Use Nano Banana 2 when: you are generating at volume and cost efficiency matters more than text rendering or editing capabilities.
Use Imagen 4 Ultra when: photorealistic portraits or product photography is the primary output, and speed is not a constraint.
SynthID Watermarking
All Nano Banana Pro outputs embed an invisible SynthID watermark in the pixel data. The watermark is non-optional, does not affect visual quality, and is detectable by Google’s verification tools.

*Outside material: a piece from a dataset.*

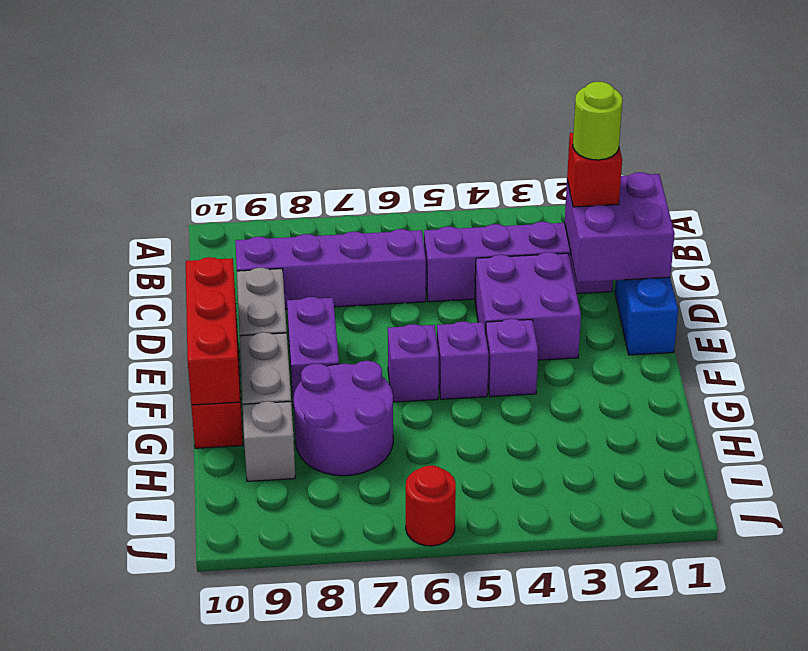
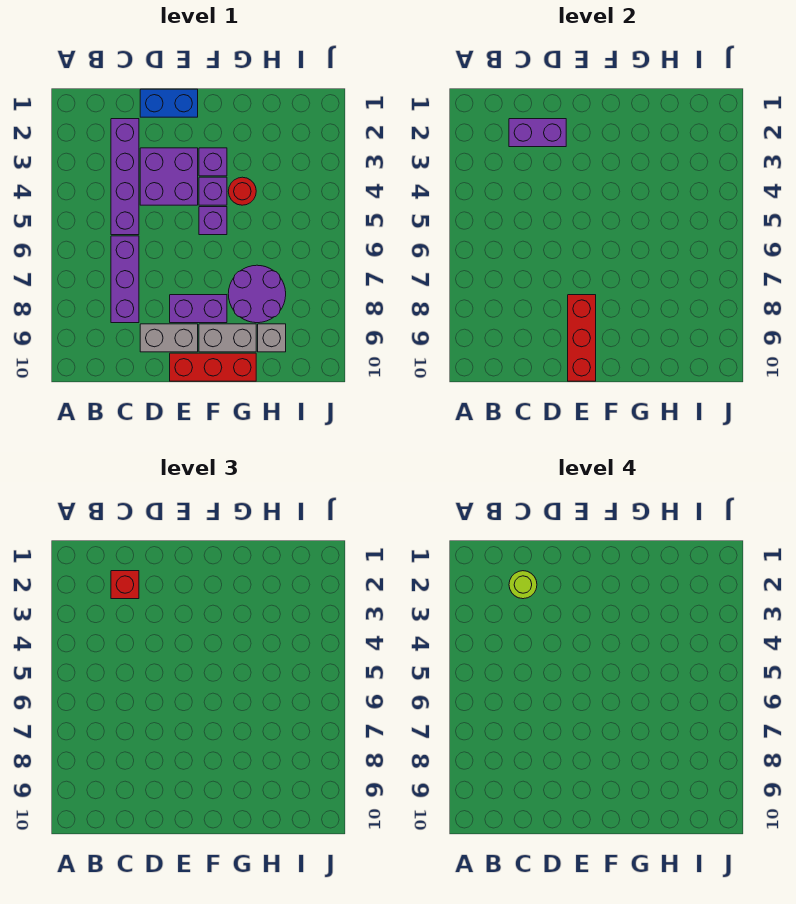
purple 2x2 brick [565,172,675,282] -> purple 1x2 brick [509,119,566,147]
purple 1x4 brick [235,229,426,310] -> purple 1x3 brick [111,236,139,323]
red 1x3 brick [186,257,240,405] -> red 1x3 brick turned to [568,295,596,381]
purple 1x1 brick [388,324,439,402] -> purple 1x1 brick moved to [199,148,227,176]
red 1x1 round brick [406,465,456,546] -> red 1x1 round brick moved to [228,177,256,205]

Workflows that pass images downstream should account for watermark persistence through compression and light editing operations.
Builder Checklist
- Update SDK to Python v1.52+ or JS/TS v1.30+ — earlier versions lack typed support for
gemini-3-pro-image-preview - Use
gemini-3-pro-image-previewfor generation,gemini-3-pro-image-preview-editfor editing — they are distinct model IDs, not interchangeable - For 4K output, set
output_image_configwith explicitwidth/height— theaspect_ratioparam alone caps at 2K - Enable Batch/Flex mode (Vertex AI) for offline generation runs to halve per-image costs
- Disable Search grounding when stylization matters more than factual accuracy
- Test text rendering quality against your specific font and language requirements before committing to Nano Banana Pro — if your use case does not embed text, Nano Banana 2 covers the same use case at 3–7x lower cost
- For multi-subject workflows, confirm identity preservation across the images you intend to generate — it is accurate for up to five subjects but may degrade beyond that
- Connect to the Veo 3.1 pipeline when you need video output: generate a keyframe with Nano Banana Pro, pass it as a start frame to Veo 3.1 for high-quality video continuation
What to Watch
Google has not announced a GA model ID without the “preview” suffix yet. If Google moves to gemini-3-pro-image at stable GA, existing integrations using gemini-3-pro-image-preview will need a model ID update — pin your model ID as a configuration constant rather than hardcoding it inline to make this migration a single-line change.